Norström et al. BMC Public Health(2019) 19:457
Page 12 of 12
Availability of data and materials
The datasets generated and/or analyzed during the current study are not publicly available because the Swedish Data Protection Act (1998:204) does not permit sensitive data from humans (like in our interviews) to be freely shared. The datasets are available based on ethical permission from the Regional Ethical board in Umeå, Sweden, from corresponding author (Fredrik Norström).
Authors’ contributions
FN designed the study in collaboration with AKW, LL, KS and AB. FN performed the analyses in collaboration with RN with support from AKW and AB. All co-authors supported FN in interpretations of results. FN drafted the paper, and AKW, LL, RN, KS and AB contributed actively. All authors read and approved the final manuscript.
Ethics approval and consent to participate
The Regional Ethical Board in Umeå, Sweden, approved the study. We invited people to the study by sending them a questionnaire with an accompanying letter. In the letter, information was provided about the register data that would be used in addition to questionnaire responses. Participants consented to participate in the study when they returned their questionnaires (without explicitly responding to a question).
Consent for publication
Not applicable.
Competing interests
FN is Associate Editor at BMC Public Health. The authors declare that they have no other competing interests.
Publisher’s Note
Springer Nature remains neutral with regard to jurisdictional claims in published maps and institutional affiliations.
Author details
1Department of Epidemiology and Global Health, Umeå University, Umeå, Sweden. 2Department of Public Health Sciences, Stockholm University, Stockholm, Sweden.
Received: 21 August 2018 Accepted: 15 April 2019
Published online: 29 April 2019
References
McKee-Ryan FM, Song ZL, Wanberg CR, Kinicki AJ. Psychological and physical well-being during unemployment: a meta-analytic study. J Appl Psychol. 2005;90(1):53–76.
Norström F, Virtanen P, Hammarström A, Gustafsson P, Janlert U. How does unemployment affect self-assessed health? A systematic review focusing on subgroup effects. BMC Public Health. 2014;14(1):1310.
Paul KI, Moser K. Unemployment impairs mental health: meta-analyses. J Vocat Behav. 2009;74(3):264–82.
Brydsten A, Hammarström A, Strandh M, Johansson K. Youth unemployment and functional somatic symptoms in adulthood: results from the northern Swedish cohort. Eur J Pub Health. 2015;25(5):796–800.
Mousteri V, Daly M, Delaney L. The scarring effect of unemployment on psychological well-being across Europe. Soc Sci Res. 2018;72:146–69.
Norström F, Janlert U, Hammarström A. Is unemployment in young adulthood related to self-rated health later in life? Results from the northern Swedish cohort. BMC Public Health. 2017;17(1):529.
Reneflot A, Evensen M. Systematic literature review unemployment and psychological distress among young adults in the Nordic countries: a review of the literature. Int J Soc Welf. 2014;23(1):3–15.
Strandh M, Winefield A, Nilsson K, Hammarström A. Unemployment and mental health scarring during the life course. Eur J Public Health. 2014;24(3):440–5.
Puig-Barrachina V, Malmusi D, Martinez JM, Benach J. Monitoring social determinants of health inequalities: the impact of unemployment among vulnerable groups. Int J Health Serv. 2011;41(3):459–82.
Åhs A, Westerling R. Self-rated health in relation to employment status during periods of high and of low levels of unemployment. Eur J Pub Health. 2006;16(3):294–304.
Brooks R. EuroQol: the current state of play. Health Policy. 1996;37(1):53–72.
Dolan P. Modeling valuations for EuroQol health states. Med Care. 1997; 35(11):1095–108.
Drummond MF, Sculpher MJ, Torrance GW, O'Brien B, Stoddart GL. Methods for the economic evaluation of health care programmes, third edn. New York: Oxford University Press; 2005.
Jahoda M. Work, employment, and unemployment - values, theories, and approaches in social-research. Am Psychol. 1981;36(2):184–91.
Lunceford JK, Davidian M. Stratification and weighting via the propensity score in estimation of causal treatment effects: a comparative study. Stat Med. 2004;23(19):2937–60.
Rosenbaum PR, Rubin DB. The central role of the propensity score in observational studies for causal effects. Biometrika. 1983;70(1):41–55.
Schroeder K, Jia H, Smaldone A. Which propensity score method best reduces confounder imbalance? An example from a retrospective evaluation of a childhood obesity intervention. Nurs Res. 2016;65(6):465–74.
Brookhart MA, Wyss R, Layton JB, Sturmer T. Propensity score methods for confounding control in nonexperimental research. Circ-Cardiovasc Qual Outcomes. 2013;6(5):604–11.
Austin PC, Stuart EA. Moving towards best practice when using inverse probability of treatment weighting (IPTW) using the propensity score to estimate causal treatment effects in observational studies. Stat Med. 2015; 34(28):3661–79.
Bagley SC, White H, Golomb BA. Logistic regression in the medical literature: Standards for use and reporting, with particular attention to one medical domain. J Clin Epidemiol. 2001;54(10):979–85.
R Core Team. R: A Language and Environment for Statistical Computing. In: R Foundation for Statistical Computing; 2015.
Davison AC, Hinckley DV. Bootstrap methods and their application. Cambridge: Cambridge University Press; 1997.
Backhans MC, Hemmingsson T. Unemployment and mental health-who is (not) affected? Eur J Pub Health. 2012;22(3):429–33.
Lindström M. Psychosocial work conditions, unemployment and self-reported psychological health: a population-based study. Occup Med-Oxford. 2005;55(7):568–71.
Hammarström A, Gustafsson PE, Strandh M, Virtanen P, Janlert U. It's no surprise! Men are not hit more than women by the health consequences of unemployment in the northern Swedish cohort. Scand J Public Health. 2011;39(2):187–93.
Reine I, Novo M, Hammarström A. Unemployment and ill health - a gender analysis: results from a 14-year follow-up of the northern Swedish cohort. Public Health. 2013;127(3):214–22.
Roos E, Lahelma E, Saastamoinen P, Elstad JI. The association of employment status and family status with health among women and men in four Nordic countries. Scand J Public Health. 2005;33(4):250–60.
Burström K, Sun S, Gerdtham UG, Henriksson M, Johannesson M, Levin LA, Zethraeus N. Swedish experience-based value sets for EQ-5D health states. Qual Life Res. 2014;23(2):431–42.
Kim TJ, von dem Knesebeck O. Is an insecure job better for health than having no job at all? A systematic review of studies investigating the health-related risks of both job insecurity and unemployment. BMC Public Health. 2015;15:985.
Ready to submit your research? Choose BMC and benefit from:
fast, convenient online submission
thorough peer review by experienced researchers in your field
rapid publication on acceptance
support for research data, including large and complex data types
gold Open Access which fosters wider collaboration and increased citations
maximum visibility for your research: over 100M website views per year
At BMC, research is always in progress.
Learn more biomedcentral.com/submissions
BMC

§ Exercise: Show the lines from the data above that contain the string "related".

§ Output for this exercise:
Norström F, Janlert U, Hammarström A. Is unemployment in young adulthood related to self-rated health later in life? Results from the northern Swedish cohort. BMC Public Health. 2017;17(1):529.
Kim TJ, von dem Knesebeck O. Is an insecure job better for health than having no job at all? A systematic review of studies investigating the health-related risks of both job insecurity and unemployment. BMC Public Health. 2015;15:985.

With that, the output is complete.